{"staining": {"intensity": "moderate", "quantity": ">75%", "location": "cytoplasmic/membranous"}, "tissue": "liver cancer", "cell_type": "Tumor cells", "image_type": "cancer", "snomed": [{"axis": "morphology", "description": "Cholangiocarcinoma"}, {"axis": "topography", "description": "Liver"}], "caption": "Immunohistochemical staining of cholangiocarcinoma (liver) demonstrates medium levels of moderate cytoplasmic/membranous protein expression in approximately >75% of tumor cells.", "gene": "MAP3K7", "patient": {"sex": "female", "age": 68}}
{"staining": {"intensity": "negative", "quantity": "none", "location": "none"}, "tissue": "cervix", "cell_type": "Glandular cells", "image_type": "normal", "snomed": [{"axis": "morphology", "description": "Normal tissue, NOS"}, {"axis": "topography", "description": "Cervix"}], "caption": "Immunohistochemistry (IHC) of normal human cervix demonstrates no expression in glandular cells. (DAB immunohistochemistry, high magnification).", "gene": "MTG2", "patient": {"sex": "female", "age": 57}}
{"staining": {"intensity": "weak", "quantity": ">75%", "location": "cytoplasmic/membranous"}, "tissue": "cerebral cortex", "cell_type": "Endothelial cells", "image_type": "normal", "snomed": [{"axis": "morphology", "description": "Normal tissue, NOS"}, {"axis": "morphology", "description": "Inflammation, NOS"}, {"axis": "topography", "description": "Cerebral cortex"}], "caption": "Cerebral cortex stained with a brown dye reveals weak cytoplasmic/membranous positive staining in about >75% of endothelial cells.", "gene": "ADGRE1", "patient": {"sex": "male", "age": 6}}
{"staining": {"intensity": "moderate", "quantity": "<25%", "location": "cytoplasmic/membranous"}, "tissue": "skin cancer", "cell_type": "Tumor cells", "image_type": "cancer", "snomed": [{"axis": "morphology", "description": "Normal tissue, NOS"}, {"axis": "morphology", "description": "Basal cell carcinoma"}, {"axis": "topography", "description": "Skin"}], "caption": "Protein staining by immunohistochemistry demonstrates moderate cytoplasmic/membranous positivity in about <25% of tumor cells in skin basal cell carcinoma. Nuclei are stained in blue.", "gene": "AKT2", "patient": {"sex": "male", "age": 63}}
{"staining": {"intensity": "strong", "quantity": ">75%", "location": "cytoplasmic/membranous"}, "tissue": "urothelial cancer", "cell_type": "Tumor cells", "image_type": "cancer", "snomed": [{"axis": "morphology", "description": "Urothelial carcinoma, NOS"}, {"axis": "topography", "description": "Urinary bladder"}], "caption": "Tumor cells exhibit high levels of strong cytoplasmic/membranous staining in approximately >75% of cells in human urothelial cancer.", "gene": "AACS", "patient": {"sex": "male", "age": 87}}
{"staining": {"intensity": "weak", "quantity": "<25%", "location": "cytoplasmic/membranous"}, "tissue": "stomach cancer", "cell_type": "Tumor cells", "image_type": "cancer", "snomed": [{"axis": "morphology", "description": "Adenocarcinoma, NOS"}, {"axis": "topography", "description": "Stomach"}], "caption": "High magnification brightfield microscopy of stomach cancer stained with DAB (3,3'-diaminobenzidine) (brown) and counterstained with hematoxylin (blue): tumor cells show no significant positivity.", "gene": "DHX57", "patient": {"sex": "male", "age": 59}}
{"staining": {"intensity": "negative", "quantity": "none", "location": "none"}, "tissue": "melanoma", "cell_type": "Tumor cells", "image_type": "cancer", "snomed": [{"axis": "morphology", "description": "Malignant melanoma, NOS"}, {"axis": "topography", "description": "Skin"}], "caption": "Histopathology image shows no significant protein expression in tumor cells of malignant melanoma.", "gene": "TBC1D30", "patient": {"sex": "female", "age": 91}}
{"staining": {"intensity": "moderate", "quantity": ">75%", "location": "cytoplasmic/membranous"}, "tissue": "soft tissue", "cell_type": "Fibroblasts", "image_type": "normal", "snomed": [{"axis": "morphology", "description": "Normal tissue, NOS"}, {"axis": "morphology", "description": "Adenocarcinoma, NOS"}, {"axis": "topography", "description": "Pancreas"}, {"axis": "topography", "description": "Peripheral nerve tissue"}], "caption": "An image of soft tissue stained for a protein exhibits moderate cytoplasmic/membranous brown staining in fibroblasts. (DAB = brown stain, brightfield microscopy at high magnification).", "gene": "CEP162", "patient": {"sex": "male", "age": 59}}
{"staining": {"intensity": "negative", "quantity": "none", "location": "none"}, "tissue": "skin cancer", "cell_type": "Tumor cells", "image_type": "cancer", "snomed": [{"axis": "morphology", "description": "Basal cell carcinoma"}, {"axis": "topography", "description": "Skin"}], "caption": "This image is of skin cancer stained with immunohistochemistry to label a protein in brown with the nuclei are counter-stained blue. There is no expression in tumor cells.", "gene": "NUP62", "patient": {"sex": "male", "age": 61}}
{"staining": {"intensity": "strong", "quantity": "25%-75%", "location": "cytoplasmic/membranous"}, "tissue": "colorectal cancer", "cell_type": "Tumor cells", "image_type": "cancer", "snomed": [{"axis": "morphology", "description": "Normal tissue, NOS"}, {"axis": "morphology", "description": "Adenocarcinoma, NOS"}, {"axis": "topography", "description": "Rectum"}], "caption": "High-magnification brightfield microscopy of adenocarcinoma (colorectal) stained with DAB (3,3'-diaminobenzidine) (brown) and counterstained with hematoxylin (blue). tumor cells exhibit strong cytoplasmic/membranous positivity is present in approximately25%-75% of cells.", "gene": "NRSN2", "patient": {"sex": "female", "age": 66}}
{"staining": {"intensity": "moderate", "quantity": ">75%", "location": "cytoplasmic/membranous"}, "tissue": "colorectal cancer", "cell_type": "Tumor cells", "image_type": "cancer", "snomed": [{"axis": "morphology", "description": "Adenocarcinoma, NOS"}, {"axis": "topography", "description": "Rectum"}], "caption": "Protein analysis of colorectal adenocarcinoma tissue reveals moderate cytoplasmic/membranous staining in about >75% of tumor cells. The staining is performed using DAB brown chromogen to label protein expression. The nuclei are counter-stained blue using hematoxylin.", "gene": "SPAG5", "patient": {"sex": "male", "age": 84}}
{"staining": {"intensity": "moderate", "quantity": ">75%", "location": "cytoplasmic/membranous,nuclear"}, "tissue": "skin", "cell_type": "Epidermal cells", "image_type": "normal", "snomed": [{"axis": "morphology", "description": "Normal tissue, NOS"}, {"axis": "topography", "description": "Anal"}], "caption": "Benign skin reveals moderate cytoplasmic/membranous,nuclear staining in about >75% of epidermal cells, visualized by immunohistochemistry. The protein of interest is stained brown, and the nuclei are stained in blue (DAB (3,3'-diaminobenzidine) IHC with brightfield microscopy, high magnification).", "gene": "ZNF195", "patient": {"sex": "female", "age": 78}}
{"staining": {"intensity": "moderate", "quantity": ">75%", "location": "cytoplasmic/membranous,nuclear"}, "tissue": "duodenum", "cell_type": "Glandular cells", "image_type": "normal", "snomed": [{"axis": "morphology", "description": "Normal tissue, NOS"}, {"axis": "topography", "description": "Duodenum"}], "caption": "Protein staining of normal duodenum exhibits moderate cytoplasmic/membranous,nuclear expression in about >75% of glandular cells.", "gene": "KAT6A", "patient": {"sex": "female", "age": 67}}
━━━━━━━━
### [ABOUT THIS TASK]
Reproduce word for word the material above, starting with the line that has "image shows no" and stopping after the line that has "microscopy of adenocarcinoma".

### [TASK OUTPUT]
{"staining": {"intensity": "negative", "quantity": "none", "location": "none"}, "tissue": "melanoma", "cell_type": "Tumor cells", "image_type": "cancer", "snomed": [{"axis": "morphology", "description": "Malignant melanoma, NOS"}, {"axis": "topography", "description": "Skin"}], "caption": "Histopathology image shows no significant protein expression in tumor cells of malignant melanoma.", "gene": "TBC1D30", "patient": {"sex": "female", "age": 91}}
{"staining": {"intensity": "moderate", "quantity": ">75%", "location": "cytoplasmic/membranous"}, "tissue": "soft tissue", "cell_type": "Fibroblasts", "image_type": "normal", "snomed": [{"axis": "morphology", "description": "Normal tissue, NOS"}, {"axis": "morphology", "description": "Adenocarcinoma, NOS"}, {"axis": "topography", "description": "Pancreas"}, {"axis": "topography", "description": "Peripheral nerve tissue"}], "caption": "An image of soft tissue stained for a protein exhibits moderate cytoplasmic/membranous brown staining in fibroblasts. (DAB = brown stain, brightfield microscopy at high magnification).", "gene": "CEP162", "patient": {"sex": "male", "age": 59}}
{"staining": {"intensity": "negative", "quantity": "none", "location": "none"}, "tissue": "skin cancer", "cell_type": "Tumor cells", "image_type": "cancer", "snomed": [{"axis": "morphology", "description": "Basal cell carcinoma"}, {"axis": "topography", "description": "Skin"}], "caption": "This image is of skin cancer stained with immunohistochemistry to label a protein in brown with the nuclei are counter-stained blue. There is no expression in tumor cells.", "gene": "NUP62", "patient": {"sex": "male", "age": 61}}
{"staining": {"intensity": "strong", "quantity": "25%-75%", "location": "cytoplasmic/membranous"}, "tissue": "colorectal cancer", "cell_type": "Tumor cells", "image_type": "cancer", "snomed": [{"axis": "morphology", "description": "Normal tissue, NOS"}, {"axis": "morphology", "description": "Adenocarcinoma, NOS"}, {"axis": "topography", "description": "Rectum"}], "caption": "High-magnification brightfield microscopy of adenocarcinoma (colorectal) stained with DAB (3,3'-diaminobenzidine) (brown) and counterstained with hematoxylin (blue). tumor cells exhibit strong cytoplasmic/membranous positivity is present in approximately25%-75% of cells.", "gene": "NRSN2", "patient": {"sex": "female", "age": 66}}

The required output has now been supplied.